Required work: Update the eSIM business article below by reproducing it starting with "The Rise of eSaaS: When" and going on through "flexibly, and affordably.", with every "eSaaS" changed to "eSIMaaS".

Selected text:

Content starts

The SaaS-ification of Connectivity: Inside the eSIM Business Boom
In a world where software is eating everything—from banking to fitness to how we order lunch—there’s one industry quietly undergoing the same transformation: telecom. At the heart of this shift is eSIM technology, a small chip with massive potential. Unlike traditional SIM cards, eSIMs are embedded directly into devices and can be activated, switched, or customized remotely. But here’s where it gets interesting: the rise of eSIM isn’t just a hardware evolution—it’s a business model revolution. eSIM as a Service
As we enter the latter half of 2025, a growing wave of startups and telecom disruptors are treating eSIM not as a telecom tool, but as a SaaS product—complete with cloud platforms, subscription billing, white-label dashboards, and recurring revenue baked in. From travel tech to enterprise IoT, eSIM is becoming the next billion-dollar SaaS playground.
The Rise of eSaaS: When Telecom Meets the Cloud
As we move deeper into 2025, eSIM companies are not just adapting to new technology—they’re redefining telecom as a software-first industry. This transformation is clearest in the rise of eSIM as a Service (eSaaS): cloud-based platforms that let users manage connectivity like any modern SaaS tool—remotely, flexibly, and affordably.

Content ends

Recorded data:

Content starts

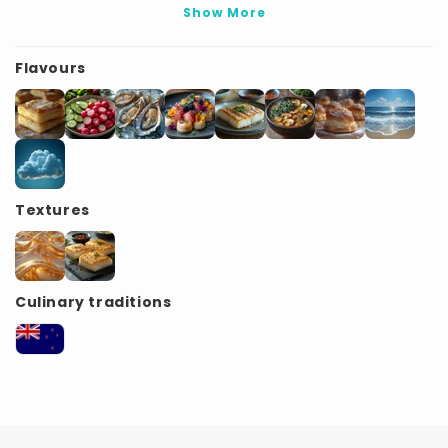
Show More
Flavours
Textures
Culinary traditions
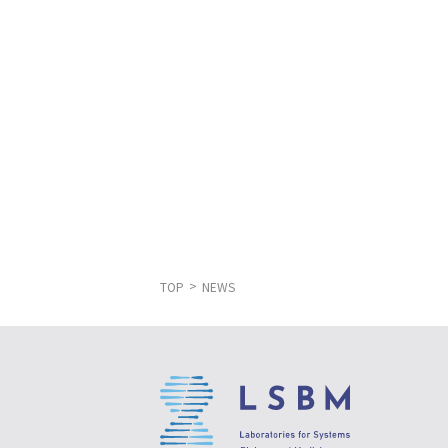
TOP
NEWS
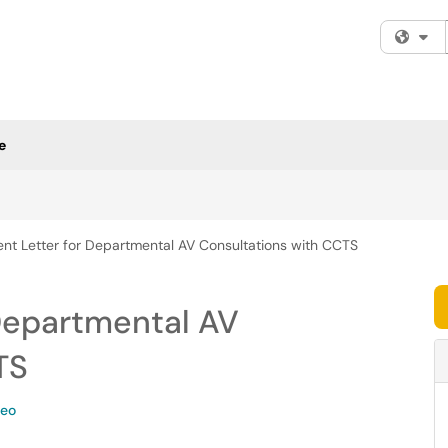
Fi
e
nt Letter for Departmental AV Consultations with CCTS
Departmental AV
TS
deo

Content ends

Exercise solution:
The Rise of eSIMaaS: When Telecom Meets the Cloud
As we move deeper into 2025, eSIM companies are not just adapting to new technology—they’re redefining telecom as a software-first industry. This transformation is clearest in the rise of eSIM as a Service (eSIMaaS): cloud-based platforms that let users manage connectivity like any modern SaaS tool—remotely, flexibly, and affordably.